Оценка качества (аттестация) объекта информатизации по требованиям безопасности информации представляет собой комплекс организационно-технических мероприятий, в результате которых подтверждается, что на этом объекте выполнены требования по безопасности информации, заданные в нормативно-технической документации, утвержденные государственными органами обеспечения безопасности информации и контролируемые при аттестации.

По окончании работ, при соблюдении всех нормативных требований, предприятию-заявителю выдается Аттестат соответствия, разрешающий обрабатывать информацию определенного уровня конфиденциальности.

Наличие на объекте информатизации действующего "Аттестата соответствия" дает право обработки информации с уровнем секретности (конфиденциальности) и на период времени, установленными в "Аттестате соответствия".

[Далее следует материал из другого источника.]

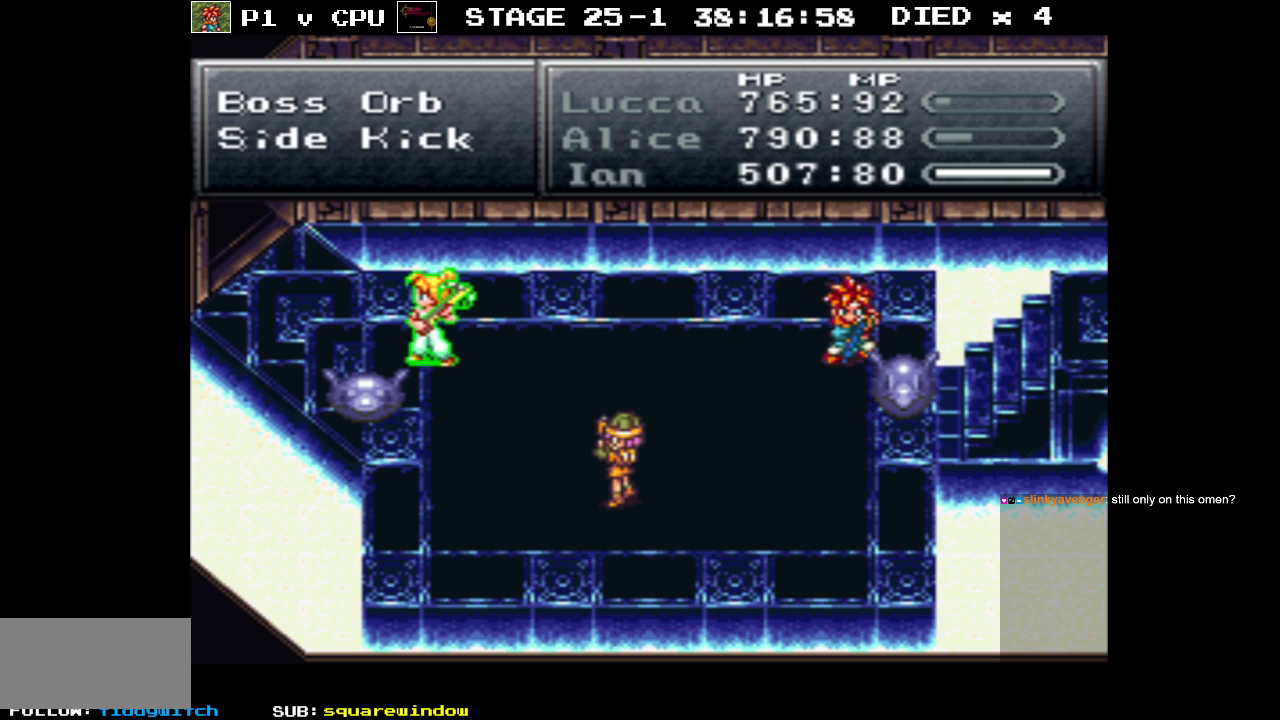
{"buttons": [], "events": []}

Обязательной аттестации подлежат объекты информатизации, предназначенные для обработки информации, составляющей государственную тайну, управления экологически опасными объектами, ведения секретных переговоров. В остальных случаях аттестация носит добровольный характер (добровольная аттестация) и может осуществляться по инициативе заказчика или владельца объекта информатизации.

Аттестация по требованиям безопасности информации предшествует началу обработки подлежащей защите информации и вызвана необходимостью официального подтверждения эффективности комплекса используемых на конкретном объекте информатизации мер и средств защиты информации.

При аттестации объекта информатизации подтверждается его соответствие требованиям по защите информации от несанкционированного доступа, в том числе от компьютерных вирусов, от утечки за счет побочных электромагнитных излучений и наводок при специальных воздействиях на объект (высокочастотное навязывание и облучение, электромагнитное и радиационное воздействие), от утечки или воздействия на нее за счет специальных устройств, встроенных в объекты информатизации.

Аттестация предусматривает комплексную проверку (аттестационные испытания) защищаемого объекта информатизации в реальных условиях эксплуатации с целью оценки соответствия применяемого комплекса мер и средств защиты требуемому уровню безопасности информации.

Аттестация поводится органом по аттестации в установленном законодательством порядке в соответствии со схемой, выбираемой этим органом на этапе подготовки к аттестации из следующего основного перечня работ:

• анализ исходных данных по аттестуемому объекту информатизации;

• предварительное ознакомление с аттестуемым объектом информатизации;

• проведение экспертного обследования объекта информатизации и анализ разработанной документации по защите информации на этом объекте с точки зрения ее соответствия требованиям нормативной и методической документации;

• проведение испытаний отдельных средств и систем защиты информации на аттестуемом объекте информатизации с помощью специальной контрольной аппаратуры и тестовых средств;

• проведение испытаний отдельных средств и систем защиты информации в испытательных центрах (лабораториях) по сертификации средств защиты информации по требованиям безопасности информации;

• проведение комплексных аттестационных испытаний объекта информатизации в реальных условиях эксплуатации;

• анализ результатов экспертного обследования и комплексных аттестационных испытаний объекта информатизации и утверждение заключения по результатам аттестации.